Recent press releases from the company state that Foscan has been given fast-track designation by the FDA for the palliative treatment of recurrent, refractory and second primary squamous cell carcinomas of the head and neck in patients considered to be incurable using surgery or radiotherapy, the file submission being expected soon. Foscan is also in clinical trials for latestage oesophageal cancer and dysplasia in Barrett’s oesophagus. Future trials using this photosensitizer in Europe, the US and the Far East against malignant and non-malignant diseases are anticipated and will include trials against gastric and prostatic cancers, hyperplasia, field sterilization after cancer surgery and for the control of antibiotic-resistant bacteria[87].

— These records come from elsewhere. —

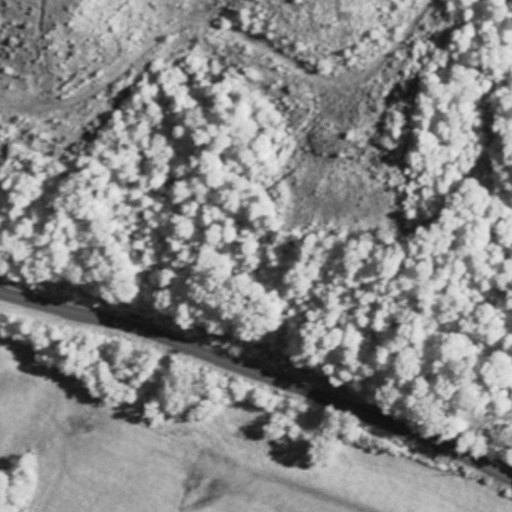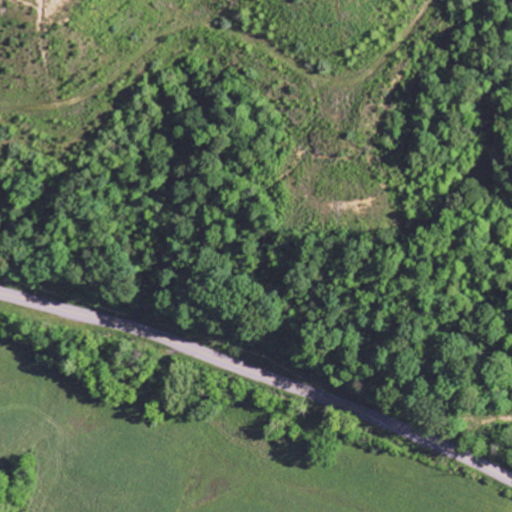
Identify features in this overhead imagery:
road: (260, 374)
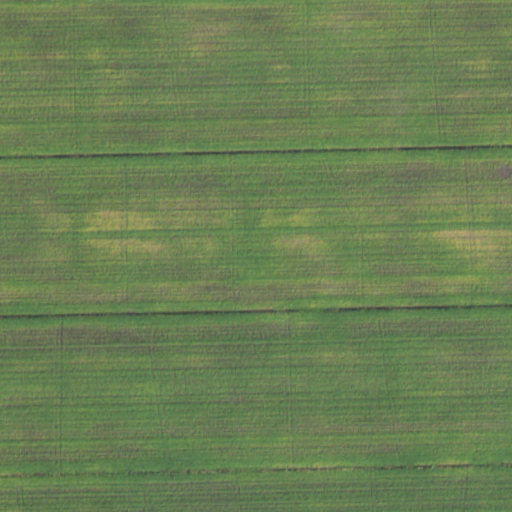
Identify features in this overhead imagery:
building: (313, 30)
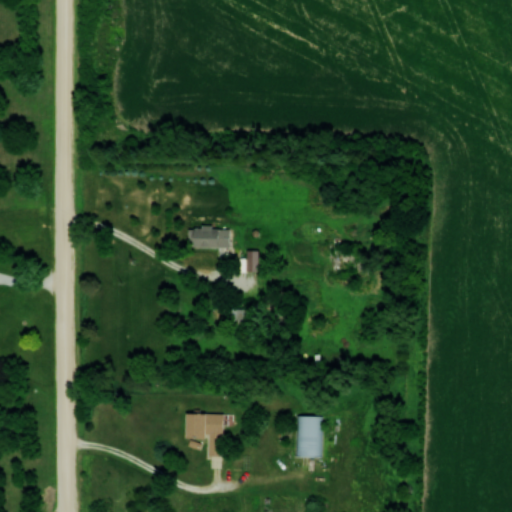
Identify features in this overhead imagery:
building: (209, 236)
road: (150, 251)
road: (65, 255)
building: (250, 260)
building: (207, 429)
building: (307, 435)
road: (143, 464)
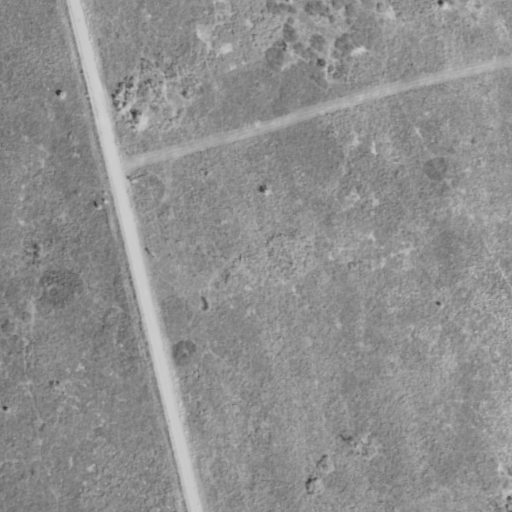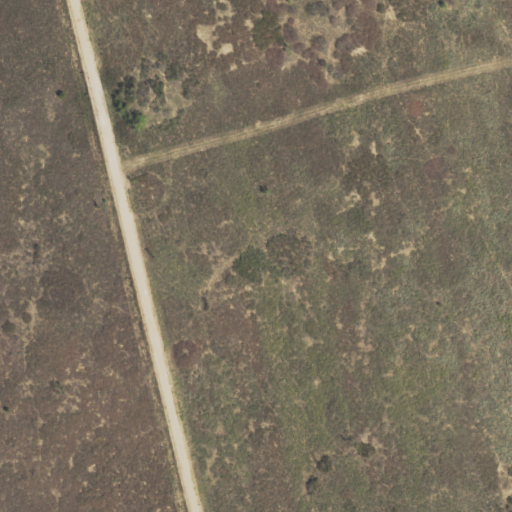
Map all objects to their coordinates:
road: (176, 252)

In addition, topical formulations of temoporfin are being developed to compete with ALA against skin cancers and other dermatological conditions. Temoporfin could be one of the most phototoxic of all the second-generation photosensitizers currently being investigated. It requires very low doses (as little as 0.1 mg kg-1) as well as an unusually low light dose (as low as 10 J cm-2), making it 100-fold more photoactive than Photofrin, which requires drug doses of 2–5 mg kg-1 and light doses of 100–200 J cm-2.

The reasons behind this exceptionally high activity are not fully known. While improved optical properties and singlet oxygen quantum yields can partially explain this increased phototoxicity, it appears the explanation resides in the subtumoral and subcellular localization of the compound.

While on intravenous administration, lipophilic sensitizers bind to lipoproteins and hydrophilic compounds to serum albumin, temoporfin can bind to an unknown plasma protein presumably involving the polyethylene glycol (PEG) vehicle, which might produce differences in subcellular localization. Furthermore, the interaction with a plasma protein other than albumin or lipoproteins could explain the novel pharmacokinetics. The immediate peak in plasma drug levels produced by intravenous administration is followed by a second plasma peak several hours later[88] and this could be a factor in the high phototoxicity of this compound.